YOUR TASK →
Reproduce every line of the items below word for word, omitting the pictures.

Data excerpts
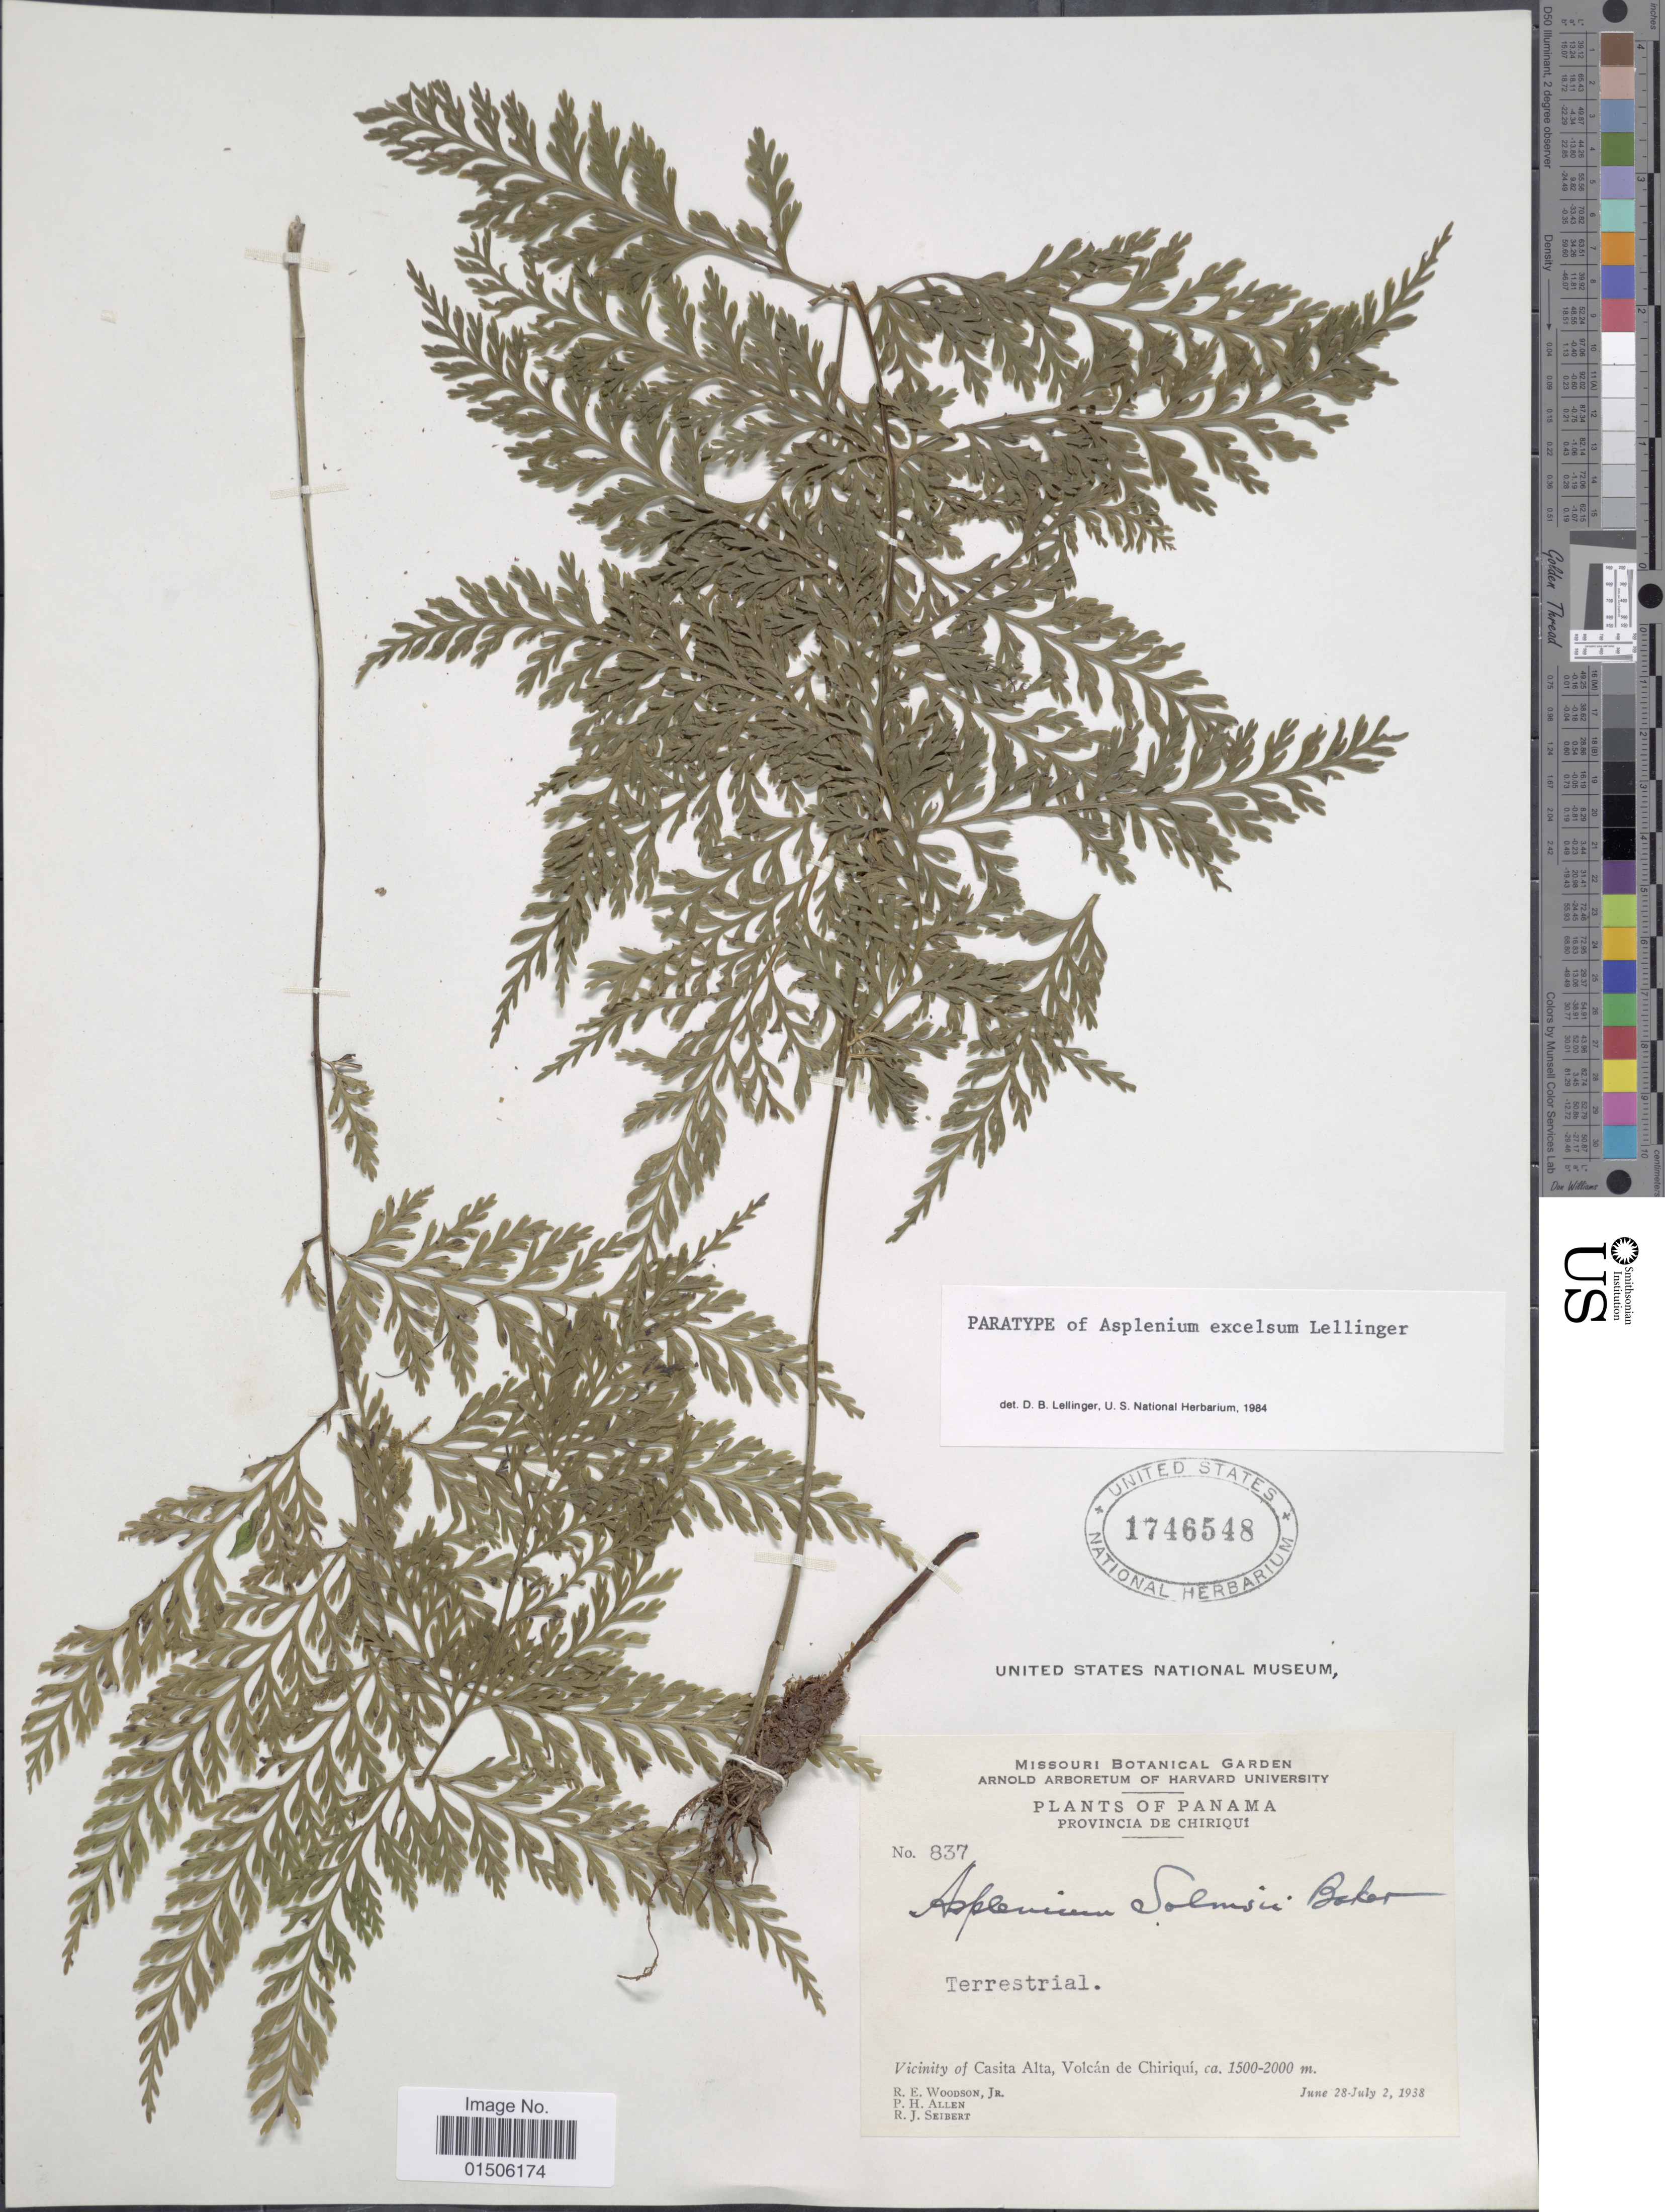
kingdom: Plantae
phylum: Tracheophyta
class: Polypodiopsida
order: Polypodiales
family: Aspleniaceae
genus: Asplenium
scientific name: Asplenium excelsum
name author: Lellinger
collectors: R. E. Woodson, P. H. Allen & R. J. Seibert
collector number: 837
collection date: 1938-06-28/1938-07-02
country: Panama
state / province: Chiriqui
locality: Vicinity of Casita Alta, Volcán de Chiriquí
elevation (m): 1500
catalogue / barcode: US 1746548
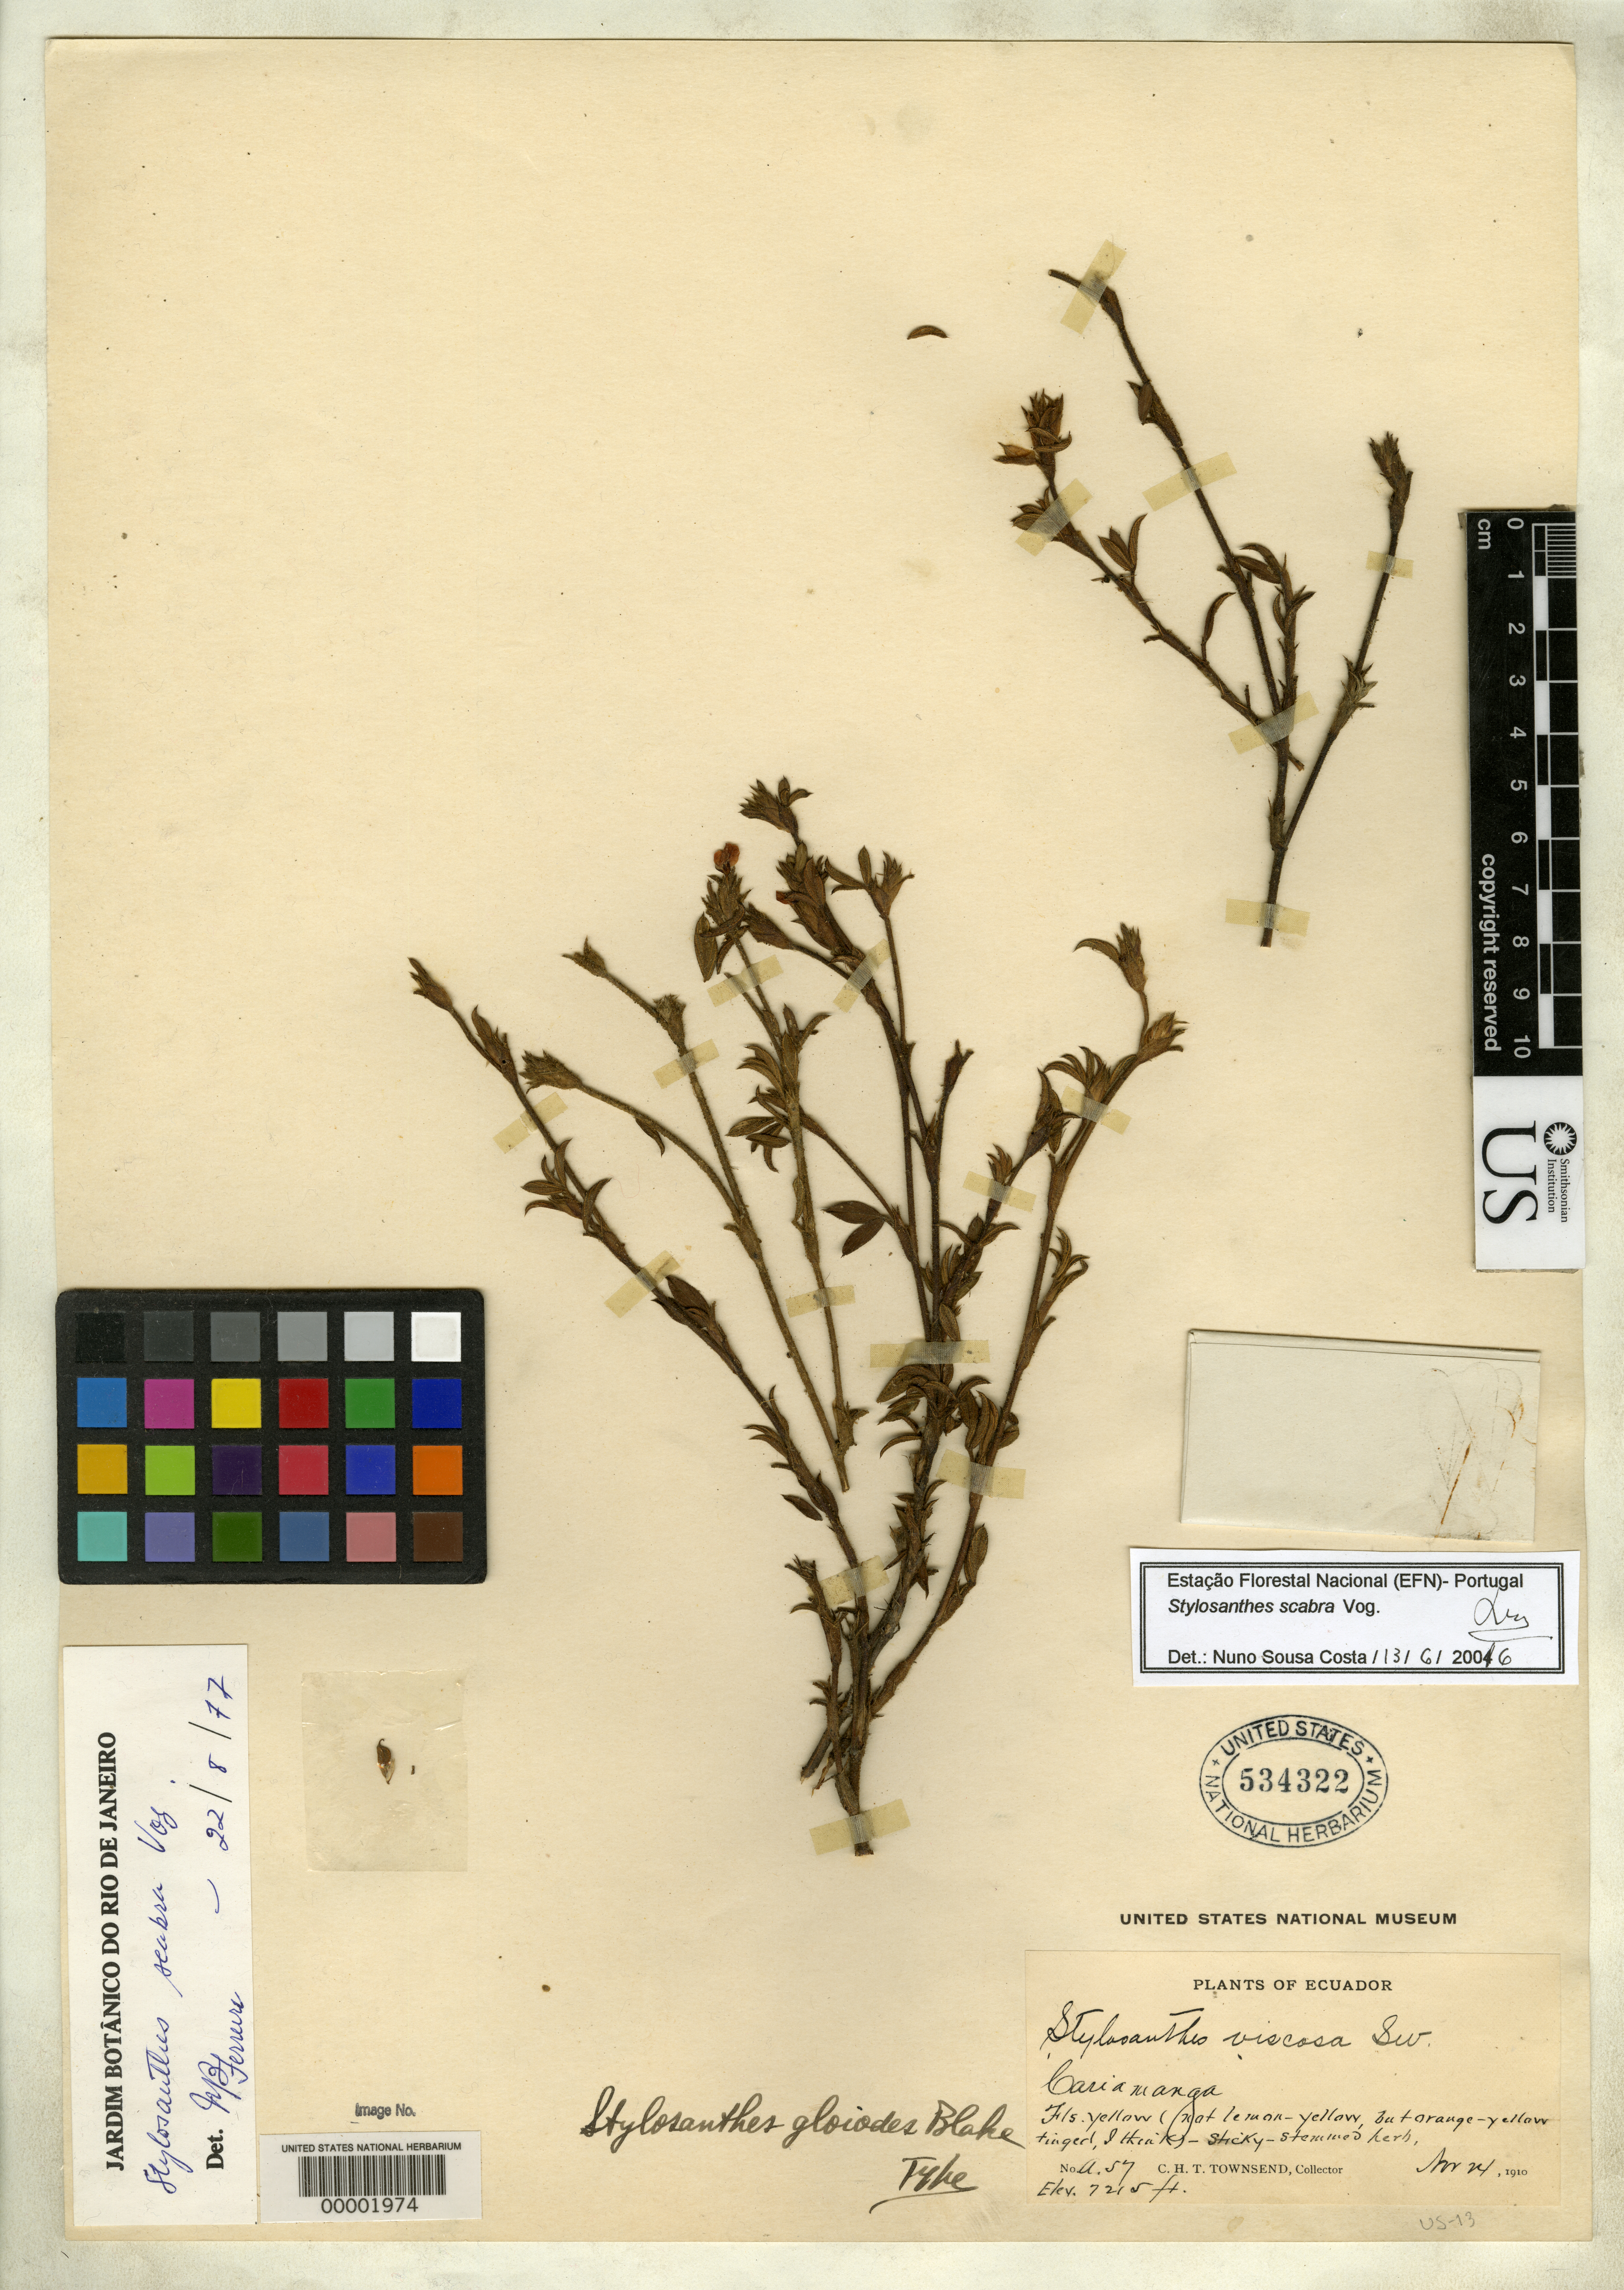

COMPLETE ANSWER →
kingdom: Plantae
phylum: Tracheophyta
class: Polypodiopsida
order: Polypodiales
family: Aspleniaceae
genus: Asplenium
scientific name: Asplenium excelsum
name author: Lellinger
collectors: R. E. Woodson, P. H. Allen & R. J. Seibert
collector number: 837
collection date: 1938-06-28/1938-07-02
country: Panama
state / province: Chiriqui
locality: Vicinity of Casita Alta, Volcán de Chiriquí
elevation (m): 1500
catalogue / barcode: US 1746548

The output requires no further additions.